**Records for the exercise:**
|---|

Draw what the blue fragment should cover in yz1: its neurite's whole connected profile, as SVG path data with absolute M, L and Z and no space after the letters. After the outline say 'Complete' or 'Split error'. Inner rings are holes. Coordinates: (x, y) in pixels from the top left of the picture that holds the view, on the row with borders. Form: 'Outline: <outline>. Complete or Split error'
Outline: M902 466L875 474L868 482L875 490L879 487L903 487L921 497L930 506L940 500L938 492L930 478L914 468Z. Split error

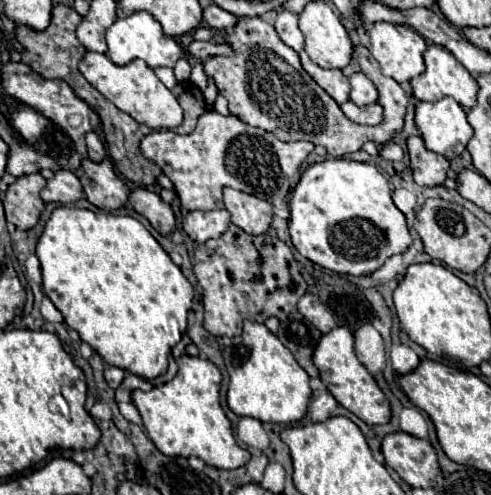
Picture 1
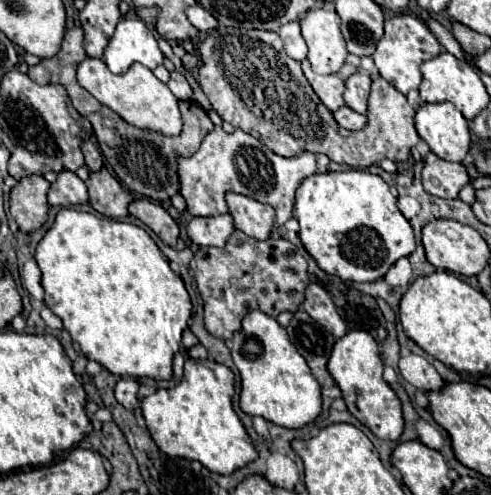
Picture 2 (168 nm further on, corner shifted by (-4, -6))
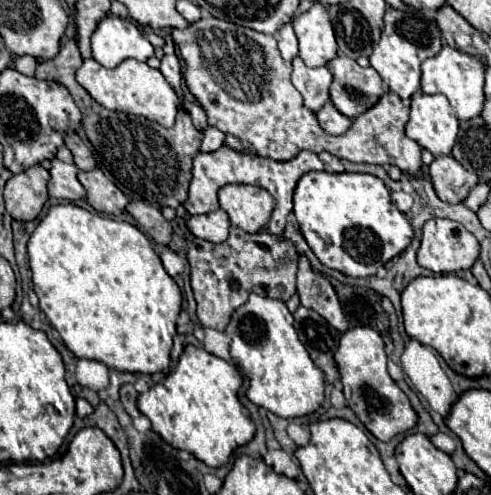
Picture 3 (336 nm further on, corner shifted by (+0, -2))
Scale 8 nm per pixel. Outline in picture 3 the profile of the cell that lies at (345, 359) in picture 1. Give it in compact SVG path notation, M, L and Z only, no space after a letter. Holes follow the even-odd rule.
M353 327L343 333L339 349L335 351L335 361L341 373L343 395L347 405L355 411L361 423L379 439L389 441L399 433L415 427L417 413L411 407L407 395L397 387L397 383L387 373L387 353L385 343L377 329Z

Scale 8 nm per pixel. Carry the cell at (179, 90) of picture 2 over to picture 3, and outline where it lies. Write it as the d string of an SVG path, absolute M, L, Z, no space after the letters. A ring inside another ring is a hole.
M176 54L165 55L161 59L160 71L164 75L165 79L175 87L177 95L181 97L181 81L183 81L183 75L181 71L181 60Z

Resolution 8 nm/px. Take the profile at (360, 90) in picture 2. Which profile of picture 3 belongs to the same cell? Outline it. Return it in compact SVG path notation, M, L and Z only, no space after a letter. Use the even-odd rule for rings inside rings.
M335 57L329 61L333 83L329 87L331 103L347 119L357 119L385 93L383 81L373 67L363 69L355 59Z

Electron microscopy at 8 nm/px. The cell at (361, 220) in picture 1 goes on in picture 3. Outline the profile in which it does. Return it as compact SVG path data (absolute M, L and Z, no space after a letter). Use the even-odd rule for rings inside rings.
M311 171L301 177L293 197L293 213L301 227L301 233L319 261L331 269L337 269L349 277L369 277L375 275L379 267L383 267L389 259L403 253L405 247L413 239L413 227L405 219L405 215L393 205L391 195L385 183L367 173L325 173Z

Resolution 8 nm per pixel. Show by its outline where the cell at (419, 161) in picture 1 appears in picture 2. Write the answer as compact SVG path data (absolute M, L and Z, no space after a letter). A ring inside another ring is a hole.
M429 153L423 163L423 189L441 199L455 199L459 189L469 183L469 175L461 163L451 163Z

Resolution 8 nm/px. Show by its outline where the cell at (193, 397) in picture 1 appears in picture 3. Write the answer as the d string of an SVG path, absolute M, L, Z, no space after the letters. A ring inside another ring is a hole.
M187 345L179 357L175 373L141 393L137 407L149 417L153 431L169 445L189 451L207 467L221 467L237 447L249 443L255 435L249 411L239 401L241 383L241 373L233 363L215 357L201 347Z

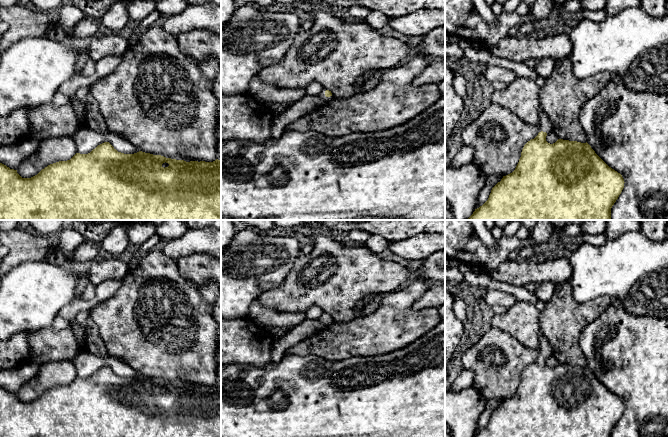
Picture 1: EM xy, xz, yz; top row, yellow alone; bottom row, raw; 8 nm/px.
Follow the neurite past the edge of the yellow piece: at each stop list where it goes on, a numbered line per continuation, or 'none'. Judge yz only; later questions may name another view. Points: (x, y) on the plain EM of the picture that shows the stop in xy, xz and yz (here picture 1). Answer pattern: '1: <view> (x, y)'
1: yz (544, 348)

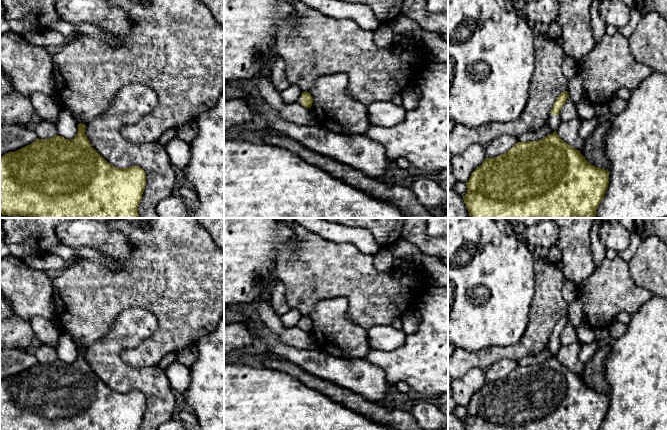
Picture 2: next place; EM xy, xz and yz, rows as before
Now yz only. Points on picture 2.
1: yz (554, 345)

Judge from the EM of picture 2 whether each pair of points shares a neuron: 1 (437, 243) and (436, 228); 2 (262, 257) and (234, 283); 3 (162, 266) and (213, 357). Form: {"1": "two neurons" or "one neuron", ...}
{"1": "two neurons", "2": "one neuron", "3": "two neurons"}

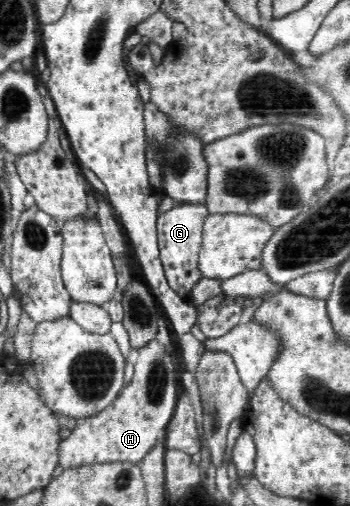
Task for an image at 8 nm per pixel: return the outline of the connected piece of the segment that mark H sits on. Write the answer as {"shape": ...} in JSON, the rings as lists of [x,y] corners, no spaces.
{"shape":[[[152,339],[135,352],[137,361],[127,389],[120,392],[112,406],[94,417],[86,417],[84,424],[76,426],[72,434],[58,444],[58,466],[71,469],[93,463],[140,462],[148,452],[165,441],[168,425],[178,404],[178,386],[181,378],[174,374],[178,362],[174,362]]]}

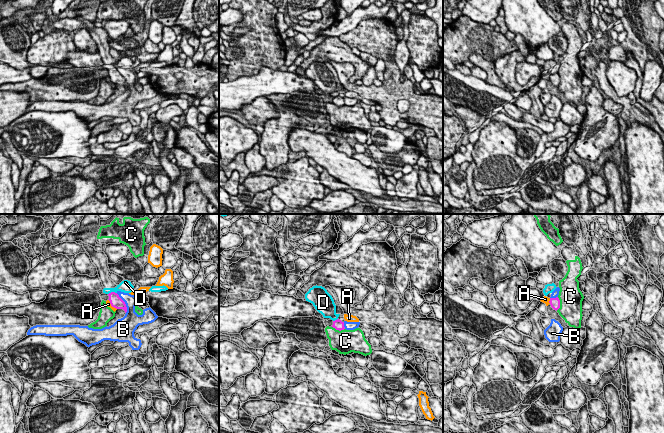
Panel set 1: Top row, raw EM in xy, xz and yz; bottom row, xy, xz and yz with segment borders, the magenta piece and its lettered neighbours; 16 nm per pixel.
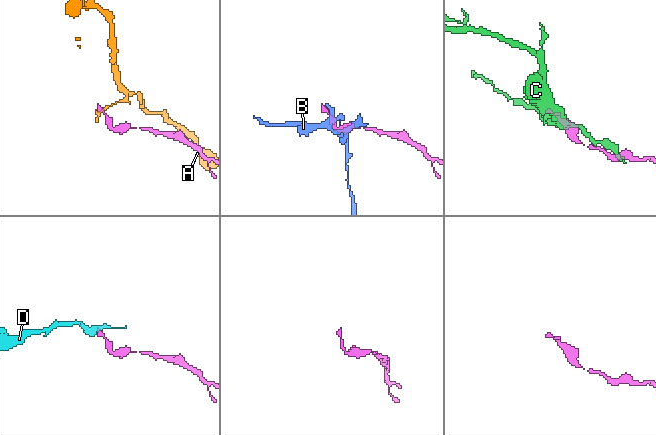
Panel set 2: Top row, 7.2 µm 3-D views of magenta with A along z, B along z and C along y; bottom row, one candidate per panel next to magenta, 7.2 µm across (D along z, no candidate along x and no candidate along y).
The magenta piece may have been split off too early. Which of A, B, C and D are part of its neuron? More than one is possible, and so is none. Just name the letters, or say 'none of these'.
D

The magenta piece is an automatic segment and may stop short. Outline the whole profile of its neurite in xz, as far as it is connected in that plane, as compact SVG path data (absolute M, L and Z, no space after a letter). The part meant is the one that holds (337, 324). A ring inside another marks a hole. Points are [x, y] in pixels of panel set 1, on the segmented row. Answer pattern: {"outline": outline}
{"outline": "M313 286L305 294L306 301L313 304L315 309L323 315L324 318L330 318L333 321L332 327L336 330L344 330L344 322L338 319L340 314L336 313L336 305L332 296L322 286Z"}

|---|

From the records above, copy each line in which the string "shifted" occurs.

Picture 2 (168 nm further on, corner shifted by (-4, -6))
Picture 3 (336 nm further on, corner shifted by (+0, -2))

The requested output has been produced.